To accommodate new technology, codes for a physician's interpretation of an abnormal Pap smear were revised in the November 1998 proposed version of the rule to include three HCPCS level II codes (P3001, G0124, and G0141) in addition to the CPT code 88141. In the final rule, HCFA finalizes this proposal, "making the practice expense RVUs identical for HCPCS codes P3001, G0124 and G0141."
• Physician pathology services and independent laboratories. This provision revises regulations to end payments to independent laboratories under the physician fee schedule for technical component physician pathology services furnished to hospital inpatients after Dec. 31, 2000.
Independent laboratories will still be able to bill and receive payment from their Medicare carrier for the technical component of a physician pathology service furnished to beneficiaries who are not hospital inpatients. For the technical component of physician pathology services provided to a hospital inpatient, however, the hospital would have to bill, and the independent laboratory would make arrangements with the hospital to receive payment.
• Discontinuous anesthesia time. Regulations are revised to allow anesthesiologists and certified registered nurse anesthetists (CRNAs) to add blocks of time around a break in continuous anesthesia care as long as there is continuous monitoring of the patient within the blocks of time.
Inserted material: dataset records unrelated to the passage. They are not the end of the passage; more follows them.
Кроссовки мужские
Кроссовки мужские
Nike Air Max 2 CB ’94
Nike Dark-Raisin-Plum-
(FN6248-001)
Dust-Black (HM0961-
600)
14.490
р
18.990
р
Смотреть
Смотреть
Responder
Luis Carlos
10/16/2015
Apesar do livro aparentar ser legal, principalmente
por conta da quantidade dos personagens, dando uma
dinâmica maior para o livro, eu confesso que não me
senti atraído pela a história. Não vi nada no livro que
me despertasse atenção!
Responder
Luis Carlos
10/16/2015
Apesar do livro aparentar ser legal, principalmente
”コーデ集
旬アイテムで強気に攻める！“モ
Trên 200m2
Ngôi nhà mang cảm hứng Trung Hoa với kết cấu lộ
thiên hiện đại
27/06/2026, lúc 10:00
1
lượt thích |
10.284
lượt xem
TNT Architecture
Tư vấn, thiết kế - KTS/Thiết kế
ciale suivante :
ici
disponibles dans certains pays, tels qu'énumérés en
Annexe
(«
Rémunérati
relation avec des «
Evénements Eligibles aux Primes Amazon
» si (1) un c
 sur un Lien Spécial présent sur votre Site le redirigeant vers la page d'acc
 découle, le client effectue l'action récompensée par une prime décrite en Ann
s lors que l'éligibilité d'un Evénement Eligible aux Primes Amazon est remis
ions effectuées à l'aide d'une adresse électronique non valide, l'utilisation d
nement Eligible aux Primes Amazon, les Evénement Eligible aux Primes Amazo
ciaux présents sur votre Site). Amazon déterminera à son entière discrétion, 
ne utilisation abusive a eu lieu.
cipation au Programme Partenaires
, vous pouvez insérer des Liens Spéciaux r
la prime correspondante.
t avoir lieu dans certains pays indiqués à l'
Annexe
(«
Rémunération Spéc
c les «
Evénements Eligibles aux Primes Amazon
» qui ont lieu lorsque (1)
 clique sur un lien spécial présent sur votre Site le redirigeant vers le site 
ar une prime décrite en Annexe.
In turn, anesthesiologists and CRNAs should report the total anesthesia time on the HCFA claim form as the sum of the continuous anesthesia block times. The medical record should be documented so a medical record auditor can see the continuous and discontinuous periods and can verify that the reported total anesthesia time is equal to the blocks of continuous time.
• Optometrists. The rule clarifies that Medi-care Part B pays for the medical services of a doctor of optometry just as it would any other physician. This, in turn, permits optometrists to certify and rectify a beneficiary's need for occupational therapy services.